The first step is to create a sharepointcertreq.inf file that will act as an parameter for certificate creation input. This can just be done in your favorite text editor, notepad suffices just fine. Within the .inf file, place the following content:

Subject = “CN=sharepointhostname”
KeySpec = 1
KeyLength = 1024
Exportable = FALSE
MachineKeySet = TRUE
PrivateKeyArchive = FALSE
UserProtected = FALSE
UseExistingKeySet = FALSE
ProviderName = “Microsoft RSA SChannel Cryptographic Provider”
ProviderType = 12
RequestType = PKCS10
KeyUsage = 0xa0

Step 2 – Create The New Certificate Request 

Using this .inf file, you can pass it in as a parameter to create a certificate request using the certreq tool. This is done on your SharePoint machine that you desire the certificate for. If you are having trouble finding the certreq tool, you might not have it installed on the server. The certreq tools is a part of the  Windows Server 2003 Administration Tools Pack, which you can download from here:

Windows Server 2003 Administration Tools Pack

which will include certreq.exe. Once you have located the executable, submit the following parameters with it:

certreq -new c:\sharepointcertreq.inf c:\sharepointservercert.req

As a side note, this may take a few moments to execute, mainly depending on the size of the key that is specified in the sharepointcertreq.inf file.

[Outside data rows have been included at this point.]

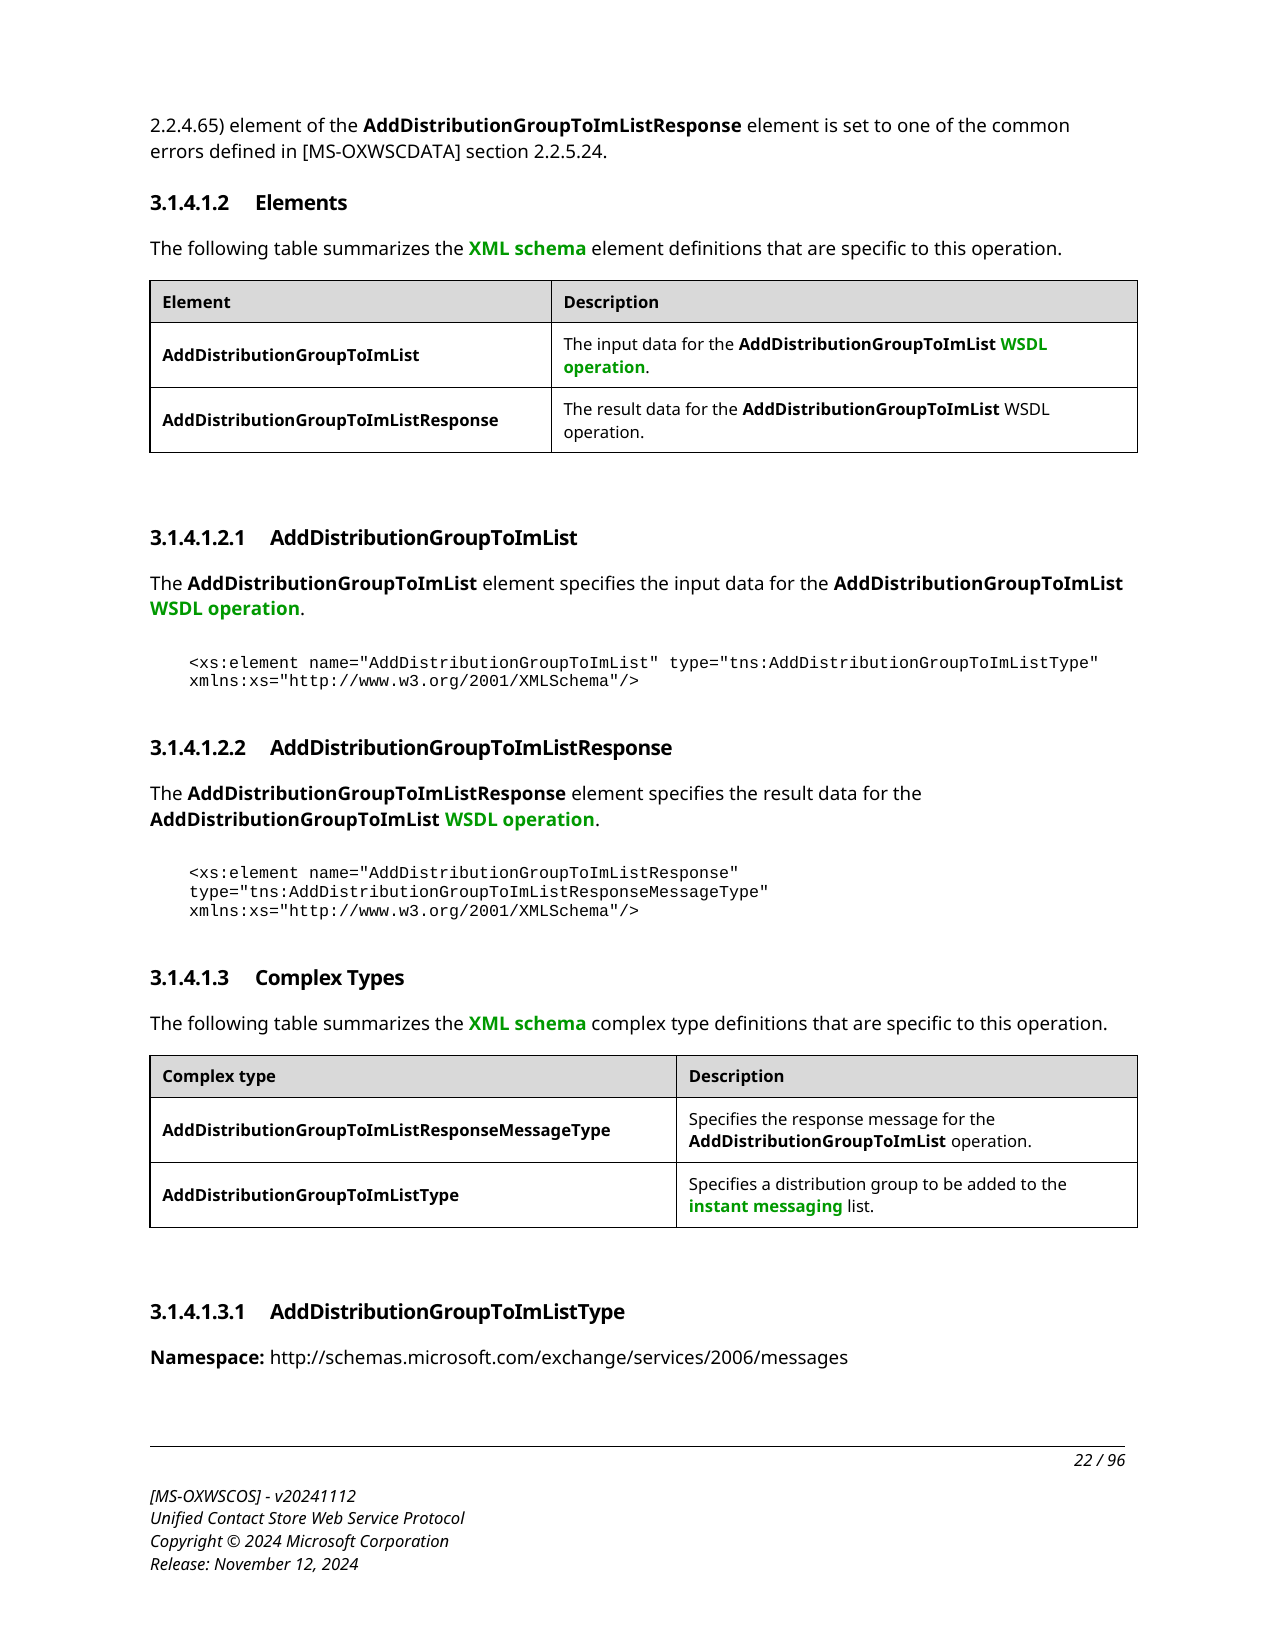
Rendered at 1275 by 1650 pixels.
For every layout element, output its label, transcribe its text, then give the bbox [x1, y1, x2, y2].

subtitle AddDistributionGroupToImList [150, 523, 1125, 551]
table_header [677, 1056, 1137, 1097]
subtitle AddDistributionGroupToImListResponse [150, 733, 1125, 762]
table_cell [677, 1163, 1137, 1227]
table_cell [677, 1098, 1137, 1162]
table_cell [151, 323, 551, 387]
subtitle Elements [150, 188, 1125, 217]
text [150, 112, 1125, 163]
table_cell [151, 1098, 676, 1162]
subtitle AddDistributionGroupToImListType [150, 1297, 1125, 1326]
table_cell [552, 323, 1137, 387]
subtitle Complex Types [150, 963, 1125, 992]
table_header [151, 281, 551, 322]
text The AddDistributionGroupToImListResponse element specifies the result data for the AddDistributionGroupToImList WSDL operation. [150, 781, 1125, 832]
text The following table summarizes the XML schema element definitions that are specific to this operation. [150, 236, 1125, 261]
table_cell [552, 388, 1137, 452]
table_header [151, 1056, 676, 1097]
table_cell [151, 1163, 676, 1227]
text <xs:element name="AddDistributionGroupToImListResponse" type="tns:AddDistributionGroupToImListResponseMessageType" xmlns:xs="http://www.w3.org/2001/XMLSchema"/> [175, 857, 1137, 932]
text The following table summarizes the XML schema complex type definitions that are specific to this operation. [150, 1011, 1125, 1036]
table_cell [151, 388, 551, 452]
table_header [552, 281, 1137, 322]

Step 3 – Change Some Registry Attributes

Step 3 occurs on the issuing CA machine, so switch to that machine.

Using the certutil -setreg method is nice because you can directly avoid using regedit and navigating through its innards to the appropriate attributes and flags. Issue the following command to support subject alternative names:

certutil -setreg policy\EditFlags +EDITF_ATTRIBUTESUBJECTALTNAME2

Step 4 – Restart Certificate Services

Once you have gotten this far with the changes, it is time to restart certificate services so that the changes take effect. This is best done by creating a small reusable .bat file, since you might be doing certificate configuration a fair amount if you are heavily tailoring the MCS implementation. Like the previous step, this happens on the issuing CA.

Create the following in a CertficateRestart.bat file:

@echo off
REM – File: CertficateRestart.bat
REM – Description: Restart’s Certificate Services
REM – Author: Adam Buenz
echo Restarting Certificate Services…
echo ======================================================
net stop “certificate services”
net start “certificate services”
echo ======================================================
echo Certificate Services Has Been Successfully Restarted

Run the .bat file in order to restart certificate services, which should display “Certificate Services Has Been Successfully Restarted” when it is complete.

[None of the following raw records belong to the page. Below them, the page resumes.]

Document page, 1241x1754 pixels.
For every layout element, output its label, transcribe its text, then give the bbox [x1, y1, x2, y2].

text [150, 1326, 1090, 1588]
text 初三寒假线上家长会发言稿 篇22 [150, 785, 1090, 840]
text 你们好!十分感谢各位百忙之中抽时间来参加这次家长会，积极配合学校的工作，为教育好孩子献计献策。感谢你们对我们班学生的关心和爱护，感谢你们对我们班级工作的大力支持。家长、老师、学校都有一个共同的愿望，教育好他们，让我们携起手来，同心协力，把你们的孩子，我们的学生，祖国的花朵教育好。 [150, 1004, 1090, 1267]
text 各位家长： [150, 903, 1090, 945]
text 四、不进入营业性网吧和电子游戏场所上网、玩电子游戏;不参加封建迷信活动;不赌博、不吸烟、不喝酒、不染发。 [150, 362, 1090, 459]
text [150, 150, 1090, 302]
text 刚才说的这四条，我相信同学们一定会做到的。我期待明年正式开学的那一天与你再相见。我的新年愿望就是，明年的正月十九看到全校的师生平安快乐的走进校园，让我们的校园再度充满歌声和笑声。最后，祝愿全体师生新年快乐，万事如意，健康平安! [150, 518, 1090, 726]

Step 5 – Submit the certificate request

With the request file that you created previously, you now have to issue the certificate request. Place the sharepointservercert.req file that you previously created on some sort of accessible medium from the issuing CA machine, best stored on the actual disk somewhere. Following, run the below command in order to submit the certificate request with the relevant SAN attributes:

certreq -q -attrib “SAN:DNS=mysharepointserverSAN” -submit sharepointservercert.req

Once this is complete, your certificate request will go through with the relevant SAN attributes.